Dull rage is all that Goda is at this point, seeking to kill and not caring if he himself is killed in the process since every bit of what he once was is already dead. Or he may just be sad that his girlfriend is dead. I’m not Japanese, so who knows?
The second part of the film though sees a subtler shift in tone as Chisato, the female member of the gang reaches out to him for help once she gets into trouble. She’s barely able to get the words out before Goda says he’ll do it. How does this fit into Tsukamoto’s cold, inhuman universe? How the hell should I know? It’s Tsukamoto’s bad dream! Do I look like his analyst?
Perhaps in this crazy screwed up world, a crazy screwed up guy will grasp at whatever bit of humanity yet remains within him. Maybe he sees a kindred spirit in the elfin, drug-addled Chisato because they both have bite marks on their hands.
Or Goda could still be looking for a purpose once he figures out that wiping out all existence doesn’t fulfill the empty spot inside himself. But this is precisely what happens when you live in a repressed society that doesn’t glorify violence and allow unfettered access to weapons like the United States.
In the U.S., Goda wouldn’t be so obsessed with getting a gun because he could just walk down to the local pawnshop and buy one, thus surpassing the seamy underbelly of the streets that draws Goda into its twisted mentality.
Though it could be said that the film loses its way as it makes that right turn from “guy going nuts” plot to “guy helping out girl” plot, this unpredictability plays into Tsukamoto’s vision of Tokyo as a dream-like place (one of the characters even explicitly says this about Tokyo) where anything is possible and where battle lines are as amorphous and unreal as everything else.
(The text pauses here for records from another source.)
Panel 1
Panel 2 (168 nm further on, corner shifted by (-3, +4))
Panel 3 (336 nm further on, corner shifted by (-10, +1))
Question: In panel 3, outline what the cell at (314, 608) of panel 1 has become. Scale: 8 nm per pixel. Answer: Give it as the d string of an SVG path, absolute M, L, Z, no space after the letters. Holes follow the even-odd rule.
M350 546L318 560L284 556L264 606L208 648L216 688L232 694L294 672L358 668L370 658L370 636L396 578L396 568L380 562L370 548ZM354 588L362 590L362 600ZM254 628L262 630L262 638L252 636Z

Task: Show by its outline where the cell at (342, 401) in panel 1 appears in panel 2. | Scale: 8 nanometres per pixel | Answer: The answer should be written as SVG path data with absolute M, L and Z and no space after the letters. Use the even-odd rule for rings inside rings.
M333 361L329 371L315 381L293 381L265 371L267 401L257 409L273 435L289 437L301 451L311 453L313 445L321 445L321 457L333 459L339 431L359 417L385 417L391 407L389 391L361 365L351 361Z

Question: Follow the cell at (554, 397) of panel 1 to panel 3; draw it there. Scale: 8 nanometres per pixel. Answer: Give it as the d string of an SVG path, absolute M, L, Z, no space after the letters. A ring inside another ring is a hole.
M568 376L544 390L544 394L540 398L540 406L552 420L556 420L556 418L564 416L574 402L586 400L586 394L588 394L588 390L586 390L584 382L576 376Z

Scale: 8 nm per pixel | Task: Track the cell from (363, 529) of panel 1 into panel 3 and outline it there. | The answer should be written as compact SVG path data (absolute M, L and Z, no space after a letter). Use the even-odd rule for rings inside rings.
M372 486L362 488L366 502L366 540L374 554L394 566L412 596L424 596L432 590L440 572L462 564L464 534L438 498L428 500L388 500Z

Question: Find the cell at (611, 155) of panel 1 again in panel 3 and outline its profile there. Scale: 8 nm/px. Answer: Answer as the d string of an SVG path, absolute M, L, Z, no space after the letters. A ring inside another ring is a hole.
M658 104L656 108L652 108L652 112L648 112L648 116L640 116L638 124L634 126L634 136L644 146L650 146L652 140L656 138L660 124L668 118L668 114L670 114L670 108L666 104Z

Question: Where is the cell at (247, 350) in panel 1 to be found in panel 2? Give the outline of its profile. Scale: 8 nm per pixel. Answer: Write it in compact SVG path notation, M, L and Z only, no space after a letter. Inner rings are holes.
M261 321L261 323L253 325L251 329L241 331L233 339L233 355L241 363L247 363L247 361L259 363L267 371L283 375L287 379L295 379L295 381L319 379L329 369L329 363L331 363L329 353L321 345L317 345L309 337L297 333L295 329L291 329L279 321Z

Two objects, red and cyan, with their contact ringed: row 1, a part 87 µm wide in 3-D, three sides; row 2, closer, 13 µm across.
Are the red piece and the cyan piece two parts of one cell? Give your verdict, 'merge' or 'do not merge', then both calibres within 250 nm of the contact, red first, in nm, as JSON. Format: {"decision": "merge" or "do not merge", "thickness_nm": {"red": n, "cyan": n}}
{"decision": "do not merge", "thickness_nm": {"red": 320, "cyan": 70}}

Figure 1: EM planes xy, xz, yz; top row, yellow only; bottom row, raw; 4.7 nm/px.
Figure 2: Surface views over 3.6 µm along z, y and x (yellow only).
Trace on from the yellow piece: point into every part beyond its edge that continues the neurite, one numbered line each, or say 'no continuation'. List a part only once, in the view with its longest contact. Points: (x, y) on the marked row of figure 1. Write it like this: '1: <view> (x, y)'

Only when Goda eagerly accepts his role as just another piece of human meat to be added to this stew of urban despair is he able to find meaning, if only momentarily, as once it’s finished he ends up right where he started – alone.
Tsukamoto presents the modern city as a tapestry of apocalyptic images, each successive one further forging its citizens into dehumanized parodies of themselves until they’re reduced to solely physical presences, mindlessly running and crying in the aftermath of what their modern world has turned them into. That we are the architects of this nightmare world only makes it all the more unsettling and the movie that much more hypnotic.
There’s not much fun to be had in Tsukamoto’s dream world, but it’s an arresting display of how even in the nastiest city imaginable, the worst squalor is in your own mind.